### Data for processing
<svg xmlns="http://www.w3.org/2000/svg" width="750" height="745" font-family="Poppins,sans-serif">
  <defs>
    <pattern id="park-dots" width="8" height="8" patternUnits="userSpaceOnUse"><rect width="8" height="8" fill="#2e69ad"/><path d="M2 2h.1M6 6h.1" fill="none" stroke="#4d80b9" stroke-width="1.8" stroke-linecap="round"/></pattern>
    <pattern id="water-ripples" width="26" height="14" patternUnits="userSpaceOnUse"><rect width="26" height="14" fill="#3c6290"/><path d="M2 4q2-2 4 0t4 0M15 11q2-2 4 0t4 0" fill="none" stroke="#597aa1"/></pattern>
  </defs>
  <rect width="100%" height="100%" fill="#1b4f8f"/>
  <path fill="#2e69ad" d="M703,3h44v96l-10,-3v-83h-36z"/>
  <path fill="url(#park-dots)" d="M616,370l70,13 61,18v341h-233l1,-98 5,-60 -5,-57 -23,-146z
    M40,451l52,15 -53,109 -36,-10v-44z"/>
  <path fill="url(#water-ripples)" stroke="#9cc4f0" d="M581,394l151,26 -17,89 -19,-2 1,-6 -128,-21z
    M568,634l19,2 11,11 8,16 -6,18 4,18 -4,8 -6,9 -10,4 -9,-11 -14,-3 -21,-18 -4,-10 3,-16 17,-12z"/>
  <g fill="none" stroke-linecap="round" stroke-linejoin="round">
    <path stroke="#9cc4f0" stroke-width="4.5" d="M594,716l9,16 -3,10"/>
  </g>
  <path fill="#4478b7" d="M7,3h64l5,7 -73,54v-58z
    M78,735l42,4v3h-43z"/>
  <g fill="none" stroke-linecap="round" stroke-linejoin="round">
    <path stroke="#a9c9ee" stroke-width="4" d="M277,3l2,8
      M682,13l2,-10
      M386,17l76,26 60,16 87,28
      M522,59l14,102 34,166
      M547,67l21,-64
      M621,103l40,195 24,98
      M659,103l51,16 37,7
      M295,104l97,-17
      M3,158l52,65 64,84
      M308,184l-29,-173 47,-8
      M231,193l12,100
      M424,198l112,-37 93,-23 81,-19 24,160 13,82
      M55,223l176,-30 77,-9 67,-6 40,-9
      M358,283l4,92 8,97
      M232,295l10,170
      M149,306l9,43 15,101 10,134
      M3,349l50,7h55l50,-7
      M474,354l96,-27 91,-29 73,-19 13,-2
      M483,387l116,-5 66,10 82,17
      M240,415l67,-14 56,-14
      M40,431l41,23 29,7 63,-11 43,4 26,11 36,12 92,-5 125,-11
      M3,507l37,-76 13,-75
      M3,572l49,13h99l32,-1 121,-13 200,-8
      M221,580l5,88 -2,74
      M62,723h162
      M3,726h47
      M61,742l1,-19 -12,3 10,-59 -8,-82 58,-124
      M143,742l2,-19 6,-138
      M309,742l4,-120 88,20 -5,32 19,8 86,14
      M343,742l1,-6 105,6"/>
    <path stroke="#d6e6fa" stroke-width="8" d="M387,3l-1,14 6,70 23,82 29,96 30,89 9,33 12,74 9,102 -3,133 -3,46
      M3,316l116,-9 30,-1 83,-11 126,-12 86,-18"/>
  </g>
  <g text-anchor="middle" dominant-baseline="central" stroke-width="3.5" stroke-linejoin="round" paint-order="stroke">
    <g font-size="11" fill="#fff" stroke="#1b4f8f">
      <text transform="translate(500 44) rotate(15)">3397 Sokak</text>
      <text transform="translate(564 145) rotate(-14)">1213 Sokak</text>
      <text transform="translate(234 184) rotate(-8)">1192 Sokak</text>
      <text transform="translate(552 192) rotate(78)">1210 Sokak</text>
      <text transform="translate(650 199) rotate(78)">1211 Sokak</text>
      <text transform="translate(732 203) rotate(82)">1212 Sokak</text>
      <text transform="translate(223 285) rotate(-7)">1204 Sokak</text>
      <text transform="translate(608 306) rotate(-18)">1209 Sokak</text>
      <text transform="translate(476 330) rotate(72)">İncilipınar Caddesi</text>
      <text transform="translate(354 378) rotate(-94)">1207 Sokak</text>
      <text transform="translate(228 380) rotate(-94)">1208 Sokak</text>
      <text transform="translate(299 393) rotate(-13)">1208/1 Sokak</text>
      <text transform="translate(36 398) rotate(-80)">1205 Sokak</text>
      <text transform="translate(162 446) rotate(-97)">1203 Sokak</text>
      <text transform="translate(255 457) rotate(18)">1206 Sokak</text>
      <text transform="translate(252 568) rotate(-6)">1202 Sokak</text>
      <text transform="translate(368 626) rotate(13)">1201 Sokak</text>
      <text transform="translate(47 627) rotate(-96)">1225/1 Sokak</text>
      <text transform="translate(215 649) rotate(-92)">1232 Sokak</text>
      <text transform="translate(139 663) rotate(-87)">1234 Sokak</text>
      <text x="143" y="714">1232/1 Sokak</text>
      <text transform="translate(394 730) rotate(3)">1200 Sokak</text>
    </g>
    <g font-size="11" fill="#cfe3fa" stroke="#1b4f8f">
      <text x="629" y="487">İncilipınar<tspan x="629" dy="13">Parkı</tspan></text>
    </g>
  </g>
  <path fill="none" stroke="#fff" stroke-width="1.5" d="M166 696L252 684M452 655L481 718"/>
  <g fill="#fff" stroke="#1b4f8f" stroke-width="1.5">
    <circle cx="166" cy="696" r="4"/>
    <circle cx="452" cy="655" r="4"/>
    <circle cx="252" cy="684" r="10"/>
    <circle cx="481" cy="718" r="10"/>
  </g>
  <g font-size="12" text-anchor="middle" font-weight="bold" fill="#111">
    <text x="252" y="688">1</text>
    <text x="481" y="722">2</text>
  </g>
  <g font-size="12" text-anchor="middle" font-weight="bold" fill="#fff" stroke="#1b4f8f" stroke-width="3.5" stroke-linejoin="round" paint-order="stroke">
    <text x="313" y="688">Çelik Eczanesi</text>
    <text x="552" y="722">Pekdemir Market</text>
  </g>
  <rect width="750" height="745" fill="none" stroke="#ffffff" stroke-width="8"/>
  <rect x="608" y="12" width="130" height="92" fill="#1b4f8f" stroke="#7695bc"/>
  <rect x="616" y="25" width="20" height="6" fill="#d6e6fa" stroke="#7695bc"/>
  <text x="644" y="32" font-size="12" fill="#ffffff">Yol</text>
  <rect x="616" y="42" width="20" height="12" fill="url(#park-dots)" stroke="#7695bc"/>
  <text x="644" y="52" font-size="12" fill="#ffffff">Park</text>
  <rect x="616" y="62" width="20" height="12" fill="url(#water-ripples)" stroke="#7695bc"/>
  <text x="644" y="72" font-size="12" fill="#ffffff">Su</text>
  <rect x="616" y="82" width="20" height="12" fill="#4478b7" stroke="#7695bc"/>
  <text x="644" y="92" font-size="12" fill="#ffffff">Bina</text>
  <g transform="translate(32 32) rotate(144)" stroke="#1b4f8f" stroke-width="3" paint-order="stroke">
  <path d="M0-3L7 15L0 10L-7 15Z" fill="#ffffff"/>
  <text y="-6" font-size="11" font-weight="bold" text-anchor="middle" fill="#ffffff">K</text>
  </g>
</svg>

### What you will do
For every line of the listing, produce an identical copy.

### Written response
<svg xmlns="http://www.w3.org/2000/svg" width="750" height="745" font-family="Poppins,sans-serif">
  <defs>
    <pattern id="park-dots" width="8" height="8" patternUnits="userSpaceOnUse"><rect width="8" height="8" fill="#2e69ad"/><path d="M2 2h.1M6 6h.1" fill="none" stroke="#4d80b9" stroke-width="1.8" stroke-linecap="round"/></pattern>
    <pattern id="water-ripples" width="26" height="14" patternUnits="userSpaceOnUse"><rect width="26" height="14" fill="#3c6290"/><path d="M2 4q2-2 4 0t4 0M15 11q2-2 4 0t4 0" fill="none" stroke="#597aa1"/></pattern>
  </defs>
  <rect width="100%" height="100%" fill="#1b4f8f"/>
  <path fill="#2e69ad" d="M703,3h44v96l-10,-3v-83h-36z"/>
  <path fill="url(#park-dots)" d="M616,370l70,13 61,18v341h-233l1,-98 5,-60 -5,-57 -23,-146z
    M40,451l52,15 -53,109 -36,-10v-44z"/>
  <path fill="url(#water-ripples)" stroke="#9cc4f0" d="M581,394l151,26 -17,89 -19,-2 1,-6 -128,-21z
    M568,634l19,2 11,11 8,16 -6,18 4,18 -4,8 -6,9 -10,4 -9,-11 -14,-3 -21,-18 -4,-10 3,-16 17,-12z"/>
  <g fill="none" stroke-linecap="round" stroke-linejoin="round">
    <path stroke="#9cc4f0" stroke-width="4.5" d="M594,716l9,16 -3,10"/>
  </g>
  <path fill="#4478b7" d="M7,3h64l5,7 -73,54v-58z
    M78,735l42,4v3h-43z"/>
  <g fill="none" stroke-linecap="round" stroke-linejoin="round">
    <path stroke="#a9c9ee" stroke-width="4" d="M277,3l2,8
      M682,13l2,-10
      M386,17l76,26 60,16 87,28
      M522,59l14,102 34,166
      M547,67l21,-64
      M621,103l40,195 24,98
      M659,103l51,16 37,7
      M295,104l97,-17
      M3,158l52,65 64,84
      M308,184l-29,-173 47,-8
      M231,193l12,100
      M424,198l112,-37 93,-23 81,-19 24,160 13,82
      M55,223l176,-30 77,-9 67,-6 40,-9
      M358,283l4,92 8,97
      M232,295l10,170
      M149,306l9,43 15,101 10,134
      M3,349l50,7h55l50,-7
      M474,354l96,-27 91,-29 73,-19 13,-2
      M483,387l116,-5 66,10 82,17
      M240,415l67,-14 56,-14
      M40,431l41,23 29,7 63,-11 43,4 26,11 36,12 92,-5 125,-11
      M3,507l37,-76 13,-75
      M3,572l49,13h99l32,-1 121,-13 200,-8
      M221,580l5,88 -2,74
      M62,723h162
      M3,726h47
      M61,742l1,-19 -12,3 10,-59 -8,-82 58,-124
      M143,742l2,-19 6,-138
      M309,742l4,-120 88,20 -5,32 19,8 86,14
      M343,742l1,-6 105,6"/>
    <path stroke="#d6e6fa" stroke-width="8" d="M387,3l-1,14 6,70 23,82 29,96 30,89 9,33 12,74 9,102 -3,133 -3,46
      M3,316l116,-9 30,-1 83,-11 126,-12 86,-18"/>
  </g>
  <g text-anchor="middle" dominant-baseline="central" stroke-width="3.5" stroke-linejoin="round" paint-order="stroke">
    <g font-size="11" fill="#fff" stroke="#1b4f8f">
      <text transform="translate(500 44) rotate(15)">3397 Sokak</text>
      <text transform="translate(564 145) rotate(-14)">1213 Sokak</text>
      <text transform="translate(234 184) rotate(-8)">1192 Sokak</text>
      <text transform="translate(552 192) rotate(78)">1210 Sokak</text>
      <text transform="translate(650 199) rotate(78)">1211 Sokak</text>
      <text transform="translate(732 203) rotate(82)">1212 Sokak</text>
      <text transform="translate(223 285) rotate(-7)">1204 Sokak</text>
      <text transform="translate(608 306) rotate(-18)">1209 Sokak</text>
      <text transform="translate(476 330) rotate(72)">İncilipınar Caddesi</text>
      <text transform="translate(354 378) rotate(-94)">1207 Sokak</text>
      <text transform="translate(228 380) rotate(-94)">1208 Sokak</text>
      <text transform="translate(299 393) rotate(-13)">1208/1 Sokak</text>
      <text transform="translate(36 398) rotate(-80)">1205 Sokak</text>
      <text transform="translate(162 446) rotate(-97)">1203 Sokak</text>
      <text transform="translate(255 457) rotate(18)">1206 Sokak</text>
      <text transform="translate(252 568) rotate(-6)">1202 Sokak</text>
      <text transform="translate(368 626) rotate(13)">1201 Sokak</text>
      <text transform="translate(47 627) rotate(-96)">1225/1 Sokak</text>
      <text transform="translate(215 649) rotate(-92)">1232 Sokak</text>
      <text transform="translate(139 663) rotate(-87)">1234 Sokak</text>
      <text x="143" y="714">1232/1 Sokak</text>
      <text transform="translate(394 730) rotate(3)">1200 Sokak</text>
    </g>
    <g font-size="11" fill="#cfe3fa" stroke="#1b4f8f">
      <text x="629" y="487">İncilipınar<tspan x="629" dy="13">Parkı</tspan></text>
    </g>
  </g>
  <path fill="none" stroke="#fff" stroke-width="1.5" d="M166 696L252 684M452 655L481 718"/>
  <g fill="#fff" stroke="#1b4f8f" stroke-width="1.5">
    <circle cx="166" cy="696" r="4"/>
    <circle cx="452" cy="655" r="4"/>
    <circle cx="252" cy="684" r="10"/>
    <circle cx="481" cy="718" r="10"/>
  </g>
  <g font-size="12" text-anchor="middle" font-weight="bold" fill="#111">
    <text x="252" y="688">1</text>
    <text x="481" y="722">2</text>
  </g>
  <g font-size="12" text-anchor="middle" font-weight="bold" fill="#fff" stroke="#1b4f8f" stroke-width="3.5" stroke-linejoin="round" paint-order="stroke">
    <text x="313" y="688">Çelik Eczanesi</text>
    <text x="552" y="722">Pekdemir Market</text>
  </g>
  <rect width="750" height="745" fill="none" stroke="#ffffff" stroke-width="8"/>
  <rect x="608" y="12" width="130" height="92" fill="#1b4f8f" stroke="#7695bc"/>
  <rect x="616" y="25" width="20" height="6" fill="#d6e6fa" stroke="#7695bc"/>
  <text x="644" y="32" font-size="12" fill="#ffffff">Yol</text>
  <rect x="616" y="42" width="20" height="12" fill="url(#park-dots)" stroke="#7695bc"/>
  <text x="644" y="52" font-size="12" fill="#ffffff">Park</text>
  <rect x="616" y="62" width="20" height="12" fill="url(#water-ripples)" stroke="#7695bc"/>
  <text x="644" y="72" font-size="12" fill="#ffffff">Su</text>
  <rect x="616" y="82" width="20" height="12" fill="#4478b7" stroke="#7695bc"/>
  <text x="644" y="92" font-size="12" fill="#ffffff">Bina</text>
  <g transform="translate(32 32) rotate(144)" stroke="#1b4f8f" stroke-width="3" paint-order="stroke">
  <path d="M0-3L7 15L0 10L-7 15Z" fill="#ffffff"/>
  <text y="-6" font-size="11" font-weight="bold" text-anchor="middle" fill="#ffffff">K</text>
  </g>
</svg>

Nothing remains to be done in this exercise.